**WHAT YOU NEED TO DO:** Each image should be skipped while the records are restated word for word.

**RECORDED DATA:**
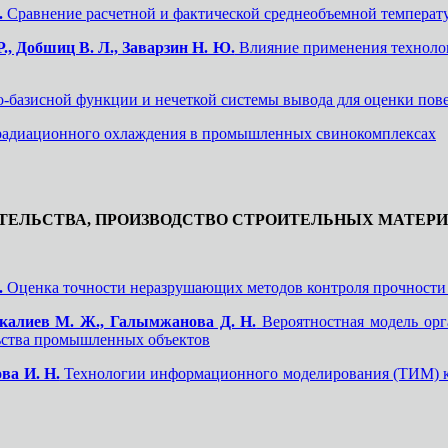
.
Сравнение расчетной и фактической среднеобъемной температ
Р., Добшиц В. Л., Заварзин Н. Ю.
Влияние применения технолог
-базисной функции и нечеткой системы вывода для оценки пове
радиационного охлаждения в промышленных свинокомплексах
ТЕЛЬСТВА, ПРОИЗВОДСТВО СТРОИТЕЛЬНЫХ МАТЕРИ
.
Оценка точности неразрушающих методов контроля прочности
скалиев М. Ж., Галымжанова Д. Н.
Вероятностная модель орг
ьства промышленных объектов
ва И. Н.
Технологии информационного моделирования (ТИМ) к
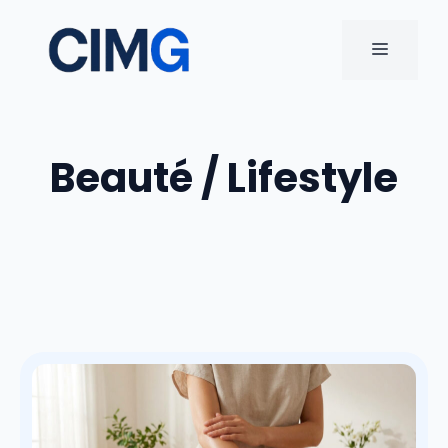
Aller
au
MENU
contenu
Beauté / Lifestyle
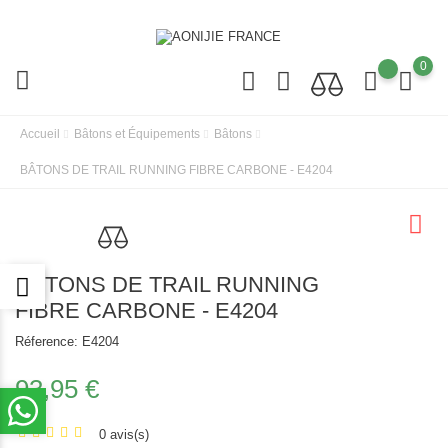
0
Accueil
Bâtons et Équipements
Bâtons
BÂTONS DE TRAIL RUNNING FIBRE CARBONE - E4204
BÂTONS DE TRAIL RUNNING
FIBRE CARBONE - E4204
Réference:
E4204
93,95 €
0 avis(s)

**TASK ANSWER:**
.
Сравнение расчетной и фактической среднеобъемной температ
Р., Добшиц В. Л., Заварзин Н. Ю.
Влияние применения технолог
-базисной функции и нечеткой системы вывода для оценки пове
радиационного охлаждения в промышленных свинокомплексах
ТЕЛЬСТВА, ПРОИЗВОДСТВО СТРОИТЕЛЬНЫХ МАТЕРИ
.
Оценка точности неразрушающих методов контроля прочности
скалиев М. Ж., Галымжанова Д. Н.
Вероятностная модель орг
ьства промышленных объектов
ва И. Н.
Технологии информационного моделирования (ТИМ) к
Aller
au
MENU
contenu
Beauté / Lifestyle
0
Accueil
Bâtons et Équipements
Bâtons
BÂTONS DE TRAIL RUNNING FIBRE CARBONE - E4204
BÂTONS DE TRAIL RUNNING
FIBRE CARBONE - E4204
Réference:
E4204
93,95 €
0 avis(s)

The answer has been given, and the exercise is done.